We think this idea is well expressed in 82 C.J.S., Statutes, § 359, as follows:
"The contemporaneous construction placed on an ambiguous statute by the officers or departments charged with its enforcement and administration is to be considered and given weight in construing the statute, especially if such construction has been uniform and consistent and, has been observed and acted on and acquiesced in for a long time."
We take judicial notice that since Statehood the Office of State Representative has been recognized as a State Office and that as early as 1930, the Attorney General of Oklahoma interpreted the above statute relative to substitute nominees as vesting the right to name such substitute nominees in the State Central Committee and not in the County Central Committee.
The defendants have pointed out that the State Central Committee of the political party of which the original nominee was a member has made all nominations of members of our State Legislature when vacancies have occurred through death of the nominee or otherwise without exception or deviation. It has been done innumerable times according to records in the Office of the Secretary of the State Election Board.
Since those charged with administering the above law interpreted it contrary to plaintiff's contentions since Statehood, and such statute has been interpreted by our Attorney General to mean that the State Central Committee or its duly authorized Executive Committee when its State Central Committee is not in session, and not the County Central Committee has the duty and is authorized to select a substitute candidate where the nominee for a State Office has died prior to the General Election and such interpretation is reasonable, we conclude that such nomination must be made by the State Central Committee or its Executive Committee and that the Writ prayed for by the plaintiff be, and it is hereby denied.
JOHNSON, C.J., and CORN, JACKSON and CARLILE, JJ., concur.
WILLIAMS, V.C.J., and WELCH and BLACKBIRD, JJ., dissent.
WILLIAMS, Vice Chief Justice (dissenting).
Members of the House of Representatives of the State of Oklahoma, although state officials, represent the people living in their respective districts.
That portion of the statute quoted by the majority, at the beginning of the quotation, clearly uses the word "jurisdiction" in the sense of "geographical area."

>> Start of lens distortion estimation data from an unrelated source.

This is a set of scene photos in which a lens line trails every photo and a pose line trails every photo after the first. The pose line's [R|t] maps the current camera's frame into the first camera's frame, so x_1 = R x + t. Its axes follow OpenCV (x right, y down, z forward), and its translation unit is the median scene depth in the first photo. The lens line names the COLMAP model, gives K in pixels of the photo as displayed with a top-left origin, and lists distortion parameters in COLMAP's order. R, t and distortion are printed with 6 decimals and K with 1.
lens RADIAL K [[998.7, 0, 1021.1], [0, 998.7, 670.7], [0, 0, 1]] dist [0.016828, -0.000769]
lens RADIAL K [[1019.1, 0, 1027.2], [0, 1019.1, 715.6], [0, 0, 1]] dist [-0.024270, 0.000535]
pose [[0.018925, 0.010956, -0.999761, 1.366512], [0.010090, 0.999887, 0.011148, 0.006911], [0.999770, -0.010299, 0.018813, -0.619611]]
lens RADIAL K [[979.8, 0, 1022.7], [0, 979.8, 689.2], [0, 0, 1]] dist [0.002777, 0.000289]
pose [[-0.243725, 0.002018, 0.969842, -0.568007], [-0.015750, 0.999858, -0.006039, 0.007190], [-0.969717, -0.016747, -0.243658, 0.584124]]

Then certainly the legislature, by the use thereof again in the same paragraph, yes, even in the very same sentence, in providing that "the central committee of the political party affected, and for the jurisdiction in which the nominee was a candidate, may in writing nominate a substitute candidate; * * *" meant the central committee of the geographical area *139 in which the nominee was a candidate, or in this case, Pontotoc County. (Emphasis supplied.)
As said by the majority, "where the language of a statute is clear and its meaning is plain and unmistakable, there is no room for construction."
I, therefore, respectfully dissent.
I am authorized to state the Mr. Justice WELCH and Mr. Justice BLACKBIRD concur in the views herein expressed.